SRE Engineer
TechVill – an IT company and a partner of VkusVill for digital solutions development.
We are responsible for the development of mobile and web applications, business process automation, artificial intelligence, DevOps, and VkusVill's information security.
Our solutions are used by over 1,000,000 VkusVill customers and employees.
Responsibilities:
- Support of services and development teams from the infrastructure side;
- Ensuring the reliability and scalability of systems;
- Identifying and eliminating performance bottlenecks;
- Configuring monitoring, logging, and tracing systems;
- Preventing potential failures;
- Optimizing CI/CD pipelines, implementing Infrastructure as Code (IaC), and automating routine tasks;
- Promoting DevOps practices towards development: implementing DevOps best practices such as SLA, SLO, SLI monitoring, incident analysis (postmortem), and change management;
- Participating in the creation and development of infrastructure platforms;
- Ensuring the security, reliability, fault tolerance, and rapid recovery of the platform after failures.
Requirements:
- Practical experience in administering and supporting Linux family information systems (Debian, Ubuntu, Rocky);
- Proficiency in bash or python as tools for automating routine activities;
- Practical experience using container orchestration systems (Kubernetes, Docker compose);
- Practical experience working with containers (Docker), knowledge of Dockerfile fundamentals and best practices in this area;
- Proficiency in configuration management systems (Ansible, Terraform, Pulumi) and practical experience applying such systems in IaC (Infrastructure as Code) development processes;
- Application of GitLab CI and Jenkins tools in building build and delivery processes;
- Practical experience in applying and administering;
- Monitoring systems based on Prometheus, Zabbix, Grafana Stack, Alertmanager, VictoriaMetrics;
- Practical experience interacting with event streaming systems (Kafka, RabbitMQ);
- Knowledge of Agile methodologies, experience working with ticket systems (Atlassian Jira, Yandex Tracker, etc.) and documentation storage systems (Atlassian Confluence, Evawiki, and other Wikis);
- Practical experience operating web servers and load balancers (Nginx, HAProxy, Traefik, APISIX);
- Practical experience administering relational database management systems (PostgreSQL, Greenplum, MySQL), clustering based on Patroni, as well as column-oriented DBMS ClickHouse;
- Practical experience using NoSQL and Key-Value systems (Elasticsearch, OpenSearch, etcd, Redis, Memcached);
- Practical experience using centralized log collection and storage systems based on stacks: Logstash, Fluent Bit, Vector, Graylog, Loki;
- Practical experience using object storage systems based on S3 (MinIO), as well as tools for accessing them;
- Skills in working with cloud systems (Amazon Web Services, Google Cloud Services, or Yandex Cloud) and their management systems;
- Practical experience in orchestrating data processing pipelines based on Apache Airflow;
- Experience deploying and supporting JupyterHub;
- Proficiency in distributed data processing tools (Apache Spark, Spark Streaming);
- Experience working with Iceberg REST Catalog as a tabular data catalog;
- Practical experience using MLflow for experiment tracking, model registration, and lifecycle management;
- Practical experience organizing GPU computing in Kubernetes (including installing NVIDIA GPU Operator, configuring drivers, monitoring, and planning GPU resources);
- Familiarity with vector databases (Qdrant) as part of an ML platform;
- Familiarity with the n8n process automation platform.
Conditions:
- Work in an accredited IT company.
- Remote work: we value work results regardless of location;
- Official employment from the first day of work and curator support during adaptation.

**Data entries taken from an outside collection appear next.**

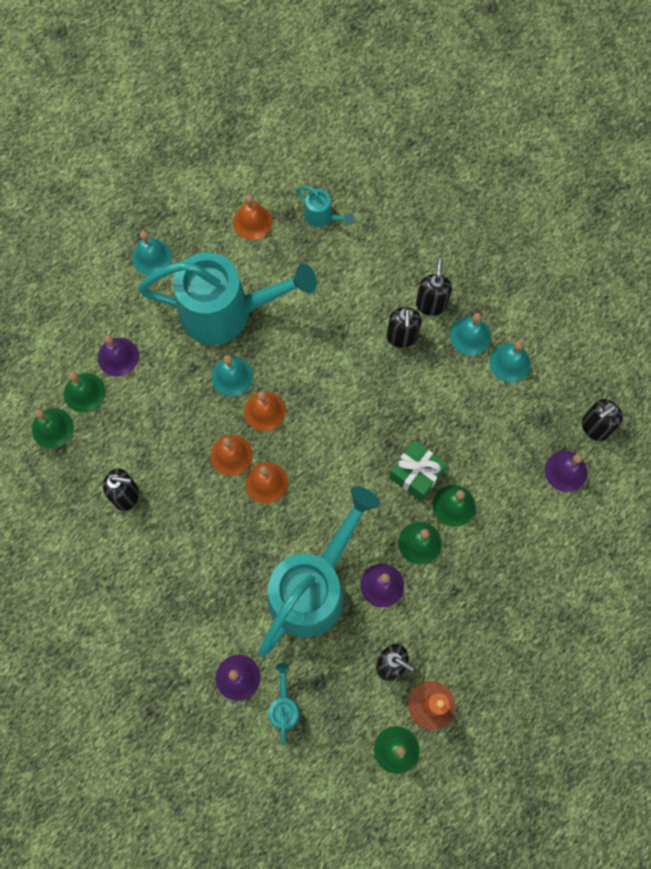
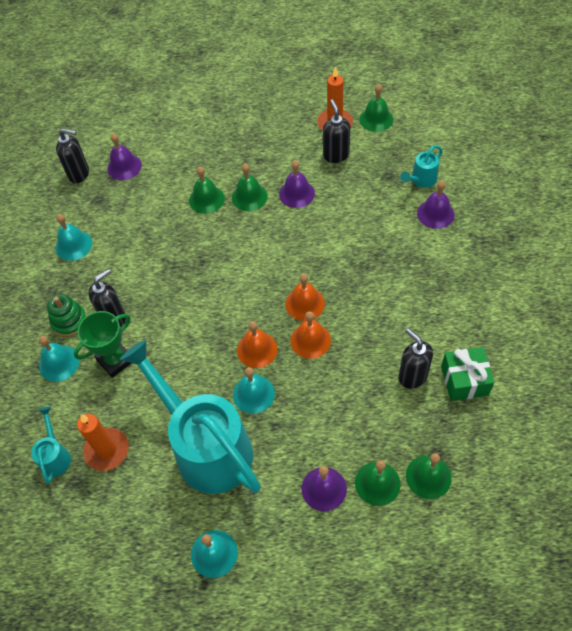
camera: 130 degrees left, 15 degrees down
orange bell [233,194,272,240] -> none
turquoise watering can [258,486,380,657] -> none
green gift [389,441,447,501] -> green gift moved to [441,347,494,401]
black soap dispenser [416,258,452,316] -> green stacking toy [47,294,87,337]
turquoise bell [450,313,491,355] -> turquoise bell moved to [39,336,79,382]
none -> green trophy [74,311,131,378]
none -> orange candle [77,414,129,471]

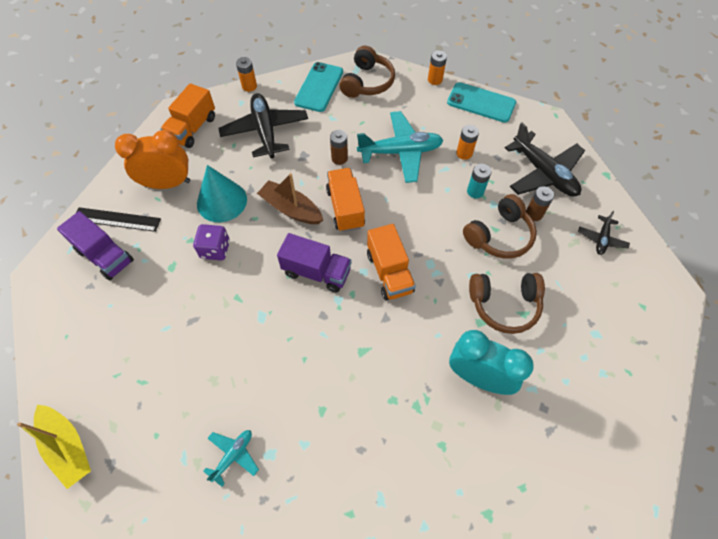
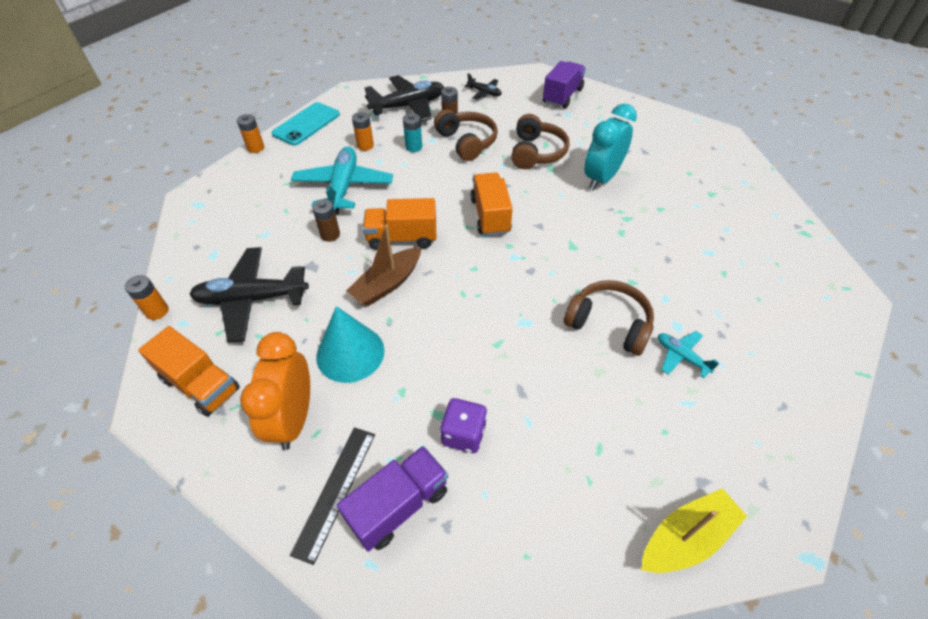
camera: 80 degrees left, 10 degrees down
purple dice [193,224,230,260] -> purple dice moved to [440,398,487,453]
purple truck [277,233,352,293] -> purple truck moved to [543,61,586,108]
turquoise phone [294,62,343,112] -> none
brown headphones [339,45,395,98] -> brown headphones moved to [564,280,654,356]
orange truck [367,224,416,300] -> orange truck turned 90 degrees counterclockwise [471,172,513,236]

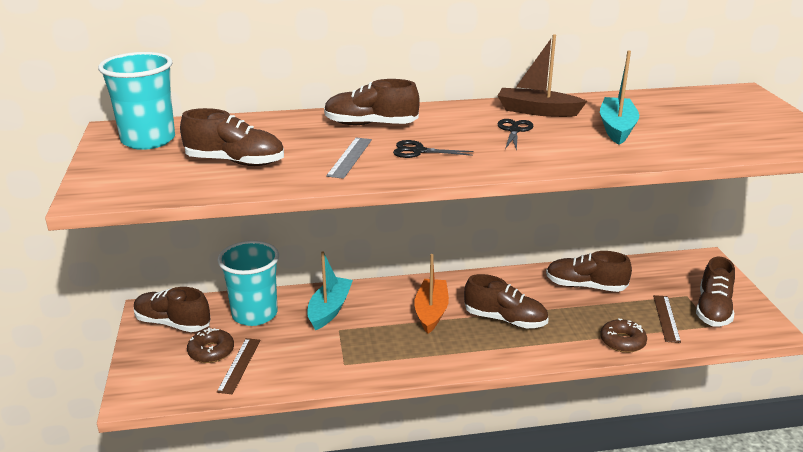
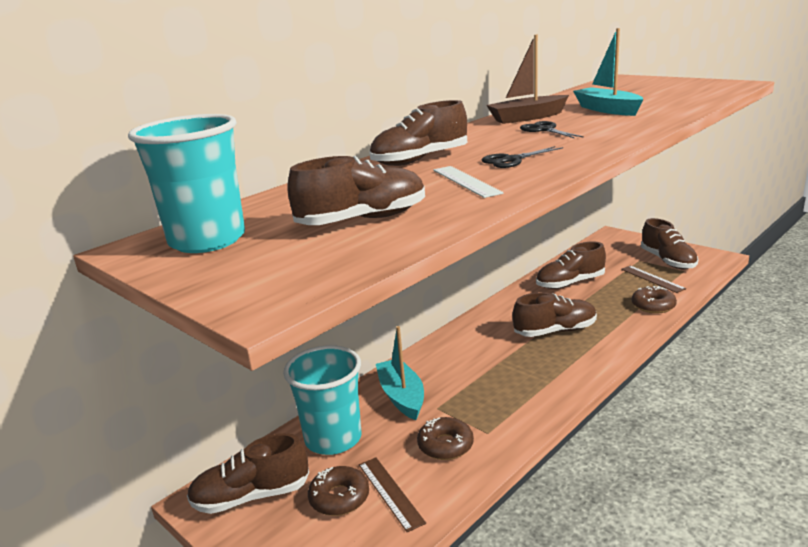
camera: 35 degrees left, 5 degrees down
grey ruler [326,138,372,179] -> white ruler [433,166,504,198]
orange boat [414,254,449,334] -> none
none -> brown donut [417,417,474,460]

- Transparent development system: clear grades, internal and external training, individual development plans, and competency matrices.
- Ecologically friendly culture and adequate managers.
- Compensation for expenses on medical services, mental well-being, sports, team building events, and the use of AI assistants.
- 15% bonus on purchases at VkusVill.
- Social responsibility: we encourage donation, provide financial assistance upon the birth of a child.
- Partner program "Green Light": for referring specialists you know, you can receive up to 50,000 rubles.